The first half of the episode is set-up and exposition, starting with the weapons testing room which serves the purposes of reminding us what the Cybermen are (not robots, like the empty shell in the firing range, but people in metal suits: making a plot point of the fact that they’re literally men in monster costumes), explaining the Cybermats, and placing a Chekhov’s cyber-gun in plain view. It also establishes why the archaeologists don’t just leave: someone has sabotaged Captain Hopper’s rocked (Toberman smirking in the background of the scene is a lovely acting choice by Roy Stewart).
The Doctor is, again, quite shady: engineering the opening of the Ice Tombs and allowing Klieg to defrost the Cybermen so he could find out what he’s up to and bring the evil into the open, where it can be fought. In this, he’s like Patrick Wymark’s Judge in Blood on Satan’s Claw: ‘You must have patience, even while people die. Only thus can the whole evil be destroyed. You must let it grow.’ There’s a hint that he knows even more than he admits – after all, he’s come prepared with a warm cloak to venture into the Ice Tombs, which prompts Jamie to comment, ‘You obviously knew what to expect.’
It turns out that Klieg has been manipulating Parry all along, taking advantage of his ‘complete lack of administration’ to hijack the mission. And so the truth is revealed: poor admin is the root of all evil. It’s poor admin that has allowed the Cybermen to rise from the grave. It’s poor admin that has enabled the resurrection of the impressively statuesque Cyber Controller. And it’s poor admin that has condemned the expedition to join the ranks of the Living Dead.
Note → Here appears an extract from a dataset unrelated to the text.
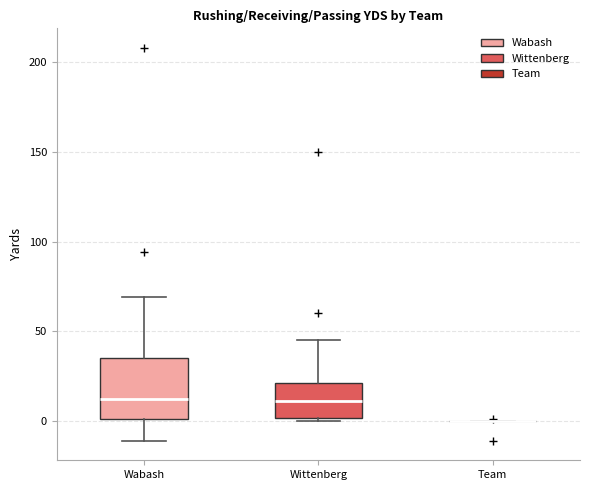

Which box is the tallest, from its lower edge to its upper edge?

Wabash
I suppose this is what you get when you leave men in charge. I can’t imagine Kaftan failing to account for each and every fifty pounds spent. That said, the women are pretty hard done to in this episode, off-handedly condemned to sit about in the Cyber-breakout area while the boys play downstairs. Victoria at least gets to pluckily declare she’s staying put when the Doctor (in a good bit of continuity, given his promise to her father) offers her the chance to go back to the TARDIS, and although she’s fairly useless when she’s confronted with Kaftan, proves to be a crack shot when she takes out a revived Cybermat with a single bullet.
So while the plot isn’t exactly rich with thematic depth or character work, it moves forward with momentum. And it takes place in some of the best sets to date. The ice tombs of Telos are a particularly impressive model and matching set. Barry’s direction of the Cybermen stirring in their honeycomb cells, before tearing their way through plastic film (presumably the sci-fi equivalent of cobwebs), all set to the stirring Space Adventure music, is very memorable – it’s no surprise this one made such an impact on the contemporary viewers.